Mr.Ravi Nessman has reported extensively on the civilian deaths in the run up to the final stages of the Sri Lanka’s civil war. His controversial report filed on 24th of April 2009, which earned widespread attention in the foreign media, exposed the heavy toll on civilians. Quoting internal UN documents the report revealed that an average of 116 civilians were killed each day at the beginning of April. In addition to the reports on civilian casualties, Mr.Nessman was one of the first to expose Colombo government’s plans to lock up the displaced Tamil population in barbed wire camps for up to several years, through a report filed on 11th of February. Given the above context, we strongly believe that the reasons given by the government in explaining their reluctance to renew Mr.Nessman’s visa, does not reveal the real motive behind the decision.

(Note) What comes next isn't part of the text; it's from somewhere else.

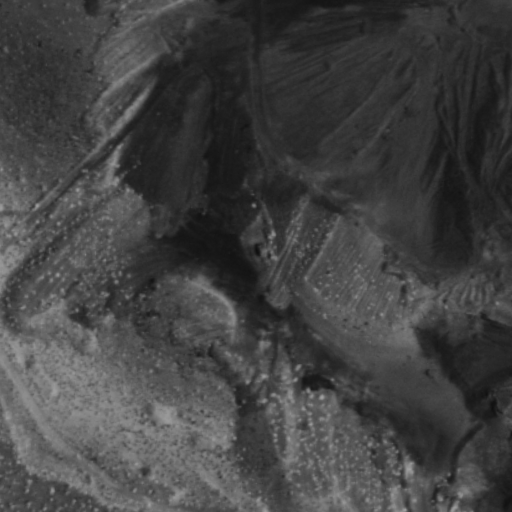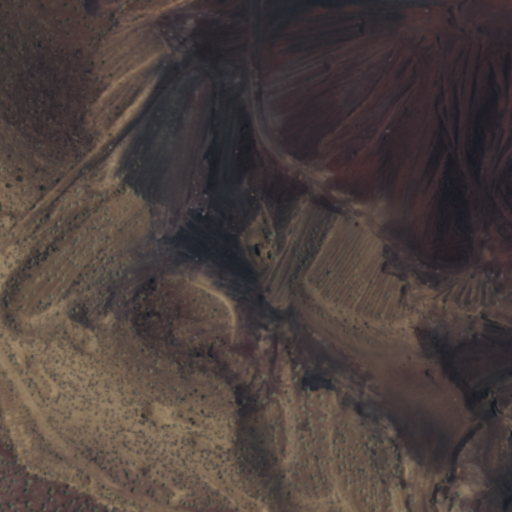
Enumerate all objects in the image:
road: (6, 450)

Mr.Nessman’s case clearly reflects the Sri Lankan state’s increasingly hostile attitude towards independent media. But this is not the first instance where the government openly adopted an obstructive and arrogant policy towards foreign media.

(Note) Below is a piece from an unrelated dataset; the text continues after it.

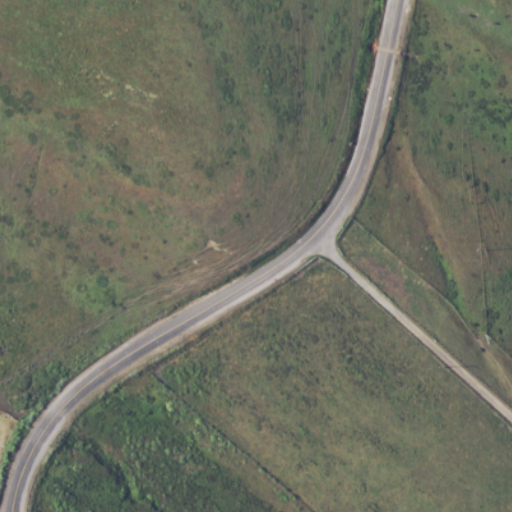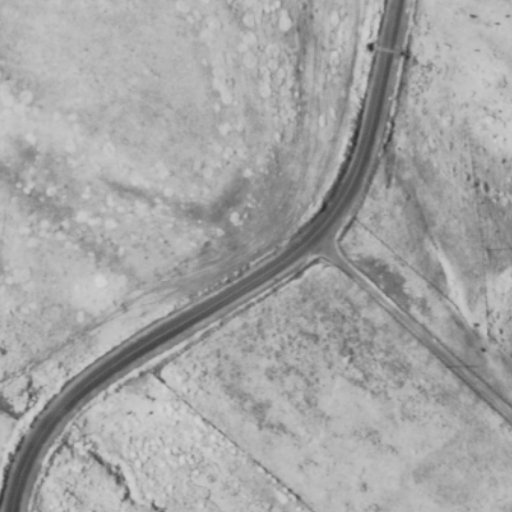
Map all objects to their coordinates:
road: (244, 284)
road: (412, 330)
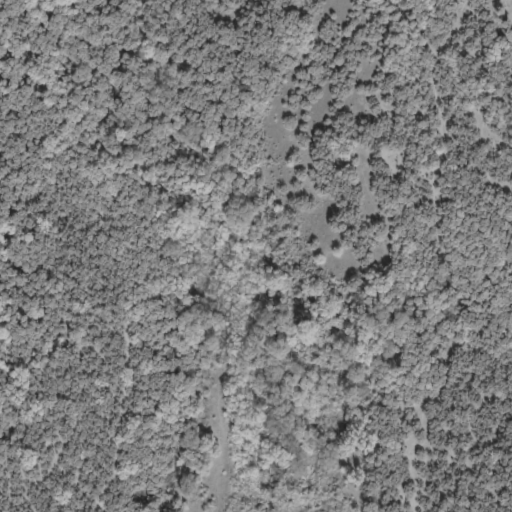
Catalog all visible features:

On the 1st of February, the Defence Secretary Gotabaya Rajapaksa openly warned news agencies of ‘dire consequences’ if they attempt to give the ‘LTTE terrorists’ a second breath of life. He named CNN, Al-Jazeera and the BBC as media trying to sensationalize civilian hardships in the war zone. Again on the 1st of April, the Immigration and Emigration Department of Sri Lanka announced that it has restricted the issue of visas to 837 persons including foreign media personnel, under the pretext of ‘protecting national interests.’ Furthermore, on the 09th of May, three journalists from Channel 4 News were arrested and then deported on the following day, as a reaction to their report about the shocking conditions prevailing inside the internment camps for refugees. On the 12th of June, the ‘’Economist’’ magazine was banned by Sri Lankan Customs in order to prevent its subscribers from reading an article on Sri Lanka, published in the latest issue of the magazine. In a similar incident, the authorities banned several South Indian journals, including popular Tamil language magazine, ‘Ananda Vikatan’, in order to keep it out of reach of the local readership. The authorities even went to the extent of arresting and detaining the importer of the magazine, Mr.Sritharasing, who is a leading book-store owner in Colombo - on the 5th of March 2009. Besides, the government has taken steps to block several Tamil TV channels, such as Sun TV, Jeya TV, Makkal TV and Tamilan TV, which had been transmitted from India.

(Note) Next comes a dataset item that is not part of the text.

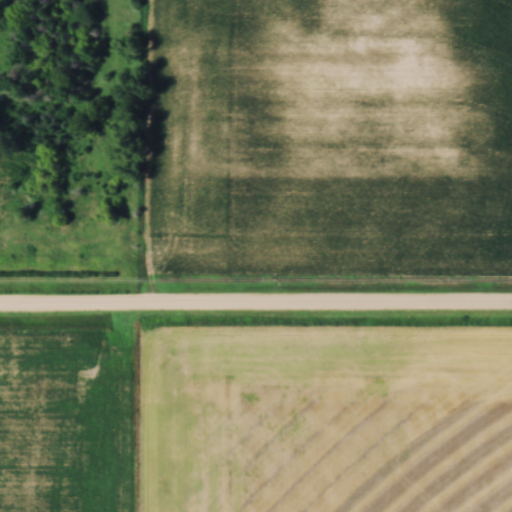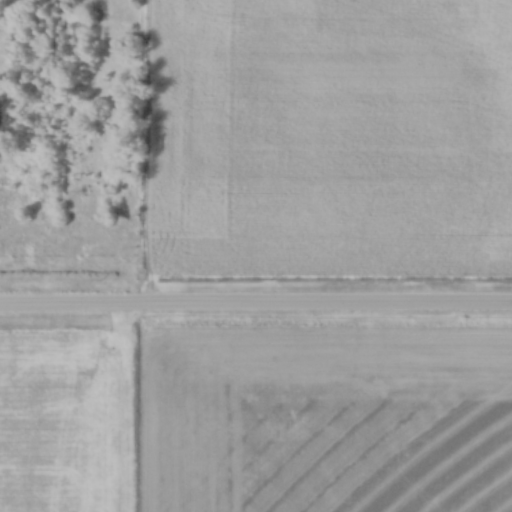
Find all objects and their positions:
road: (256, 305)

Considering the above, there should be no doubt that the refusal to renew the visa of the AP Bureau Chief must be seen as a continuation of the same hostile policy of the government, maintained against various foreign media personnel. While denouncing the deliberate obstructions imposed by the Sri Lankan government against independent reporting, JDS calls upon the governments and responsible international bodies to condemn the Sri Lankan government’s increasingly aggressive policy towards independent media and to demand the government to have a more transparent policy in providing unhindered access to journalists.